Jam menunjukkan pukul 7 malam, Geraldy akhirnya mendapatkan break untuk makan malam. Aku pun memutuskan untuk makan malam juga, karena sepertinya shooting ini akan berakhir larut.
“Duduk di sini aja Jaeryn.” Mas Rudi mengajakku duduk di sebelahnya untuk berbagi makanan.
“Malam ini kita semua bakalan bergadang. Soalnya shooting harus lanjut sampai subuh,” ungkap Mas Rudi memberikan informasi.
“Hah?” Aku hampir tersedak.
“Iya, udah kejar tayang, nih, dramanya. Terpaksa harus lanjut sampai subuh. Kalau kamu ngantuk, kamu bisa tidur sebentar di tenda Geraldy. Soalnya tenda di sini terbatas. Nanti kalau lagi perlu kamu, aku bangunin, deh,” jelas Mas Rudi.
Mendengar hal itu, aku menjadi tidak berselera menelan makan malamku.
“Berada di sini sampai subuh? Bersama Geraldy? Menggunakan tenda Geraldy? Yang benar saja!” batinku.
Namun mau bagaimana lagi? Mau tidak mau, aku harus mengikuti jadwal Geraldy. Memang ini adalah resiko pekerjaanku. Terpaksa aku mengabari Bunda kalau aku mungkin tidak bisa pulang malam ini.

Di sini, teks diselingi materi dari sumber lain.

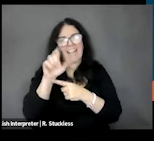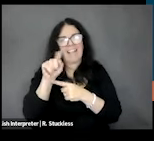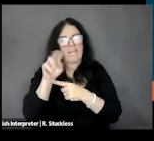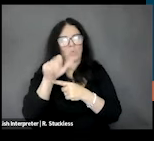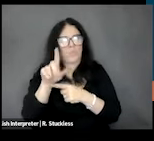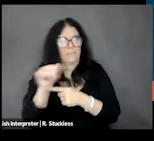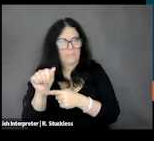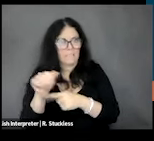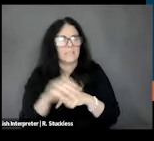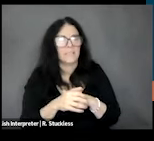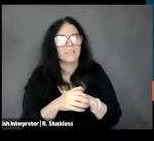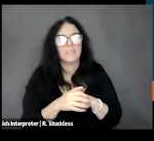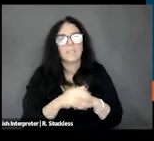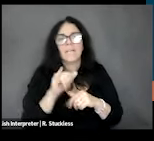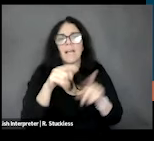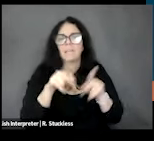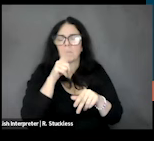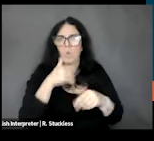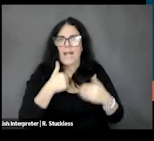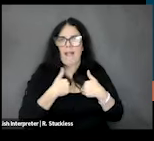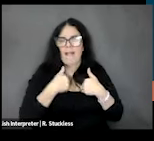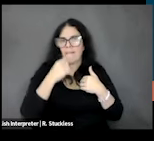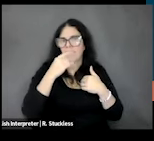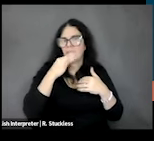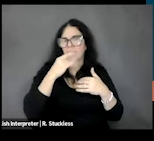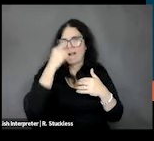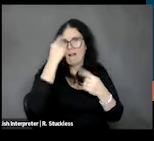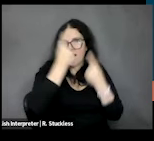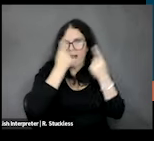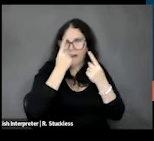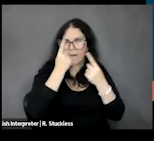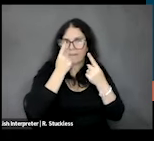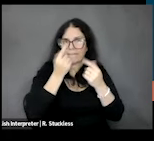so that's people who have cognitive and functional limitations that start before the age of 18, and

Setelah selesai makan malam, Mas Rudi memintaku untuk menghapus riasan pada wajah Geraldy. Dia juga ingin aku memasang masker pada kulitnya, karena kulitnya tidak boleh terlihat lelah karena nanti akan bergadang.
Aku pun bergegas menghampiri Geraldy yang duduk di depan tenda. Mimiknya masih saja dingin. Walaupun aku tahu dia sudah lelah, tetapi wajahnya masih saja tampan.
Melihatku yang datang menghampirinya, Geraldy berdiri dan berjalan masuk ke dalam tenda. Setelah itu Geraldy langsung berbaring untuk mengistirahatkan tubuh pegalnya.
“Kancing tendanya,” perintah Geraldy.
“Hah?” jawabku panik.
Geraldy langsung menyambarku dengan tatapan tajamnya. Bahkan tatapan itu membuatku berhenti bernapas selama beberapa detik.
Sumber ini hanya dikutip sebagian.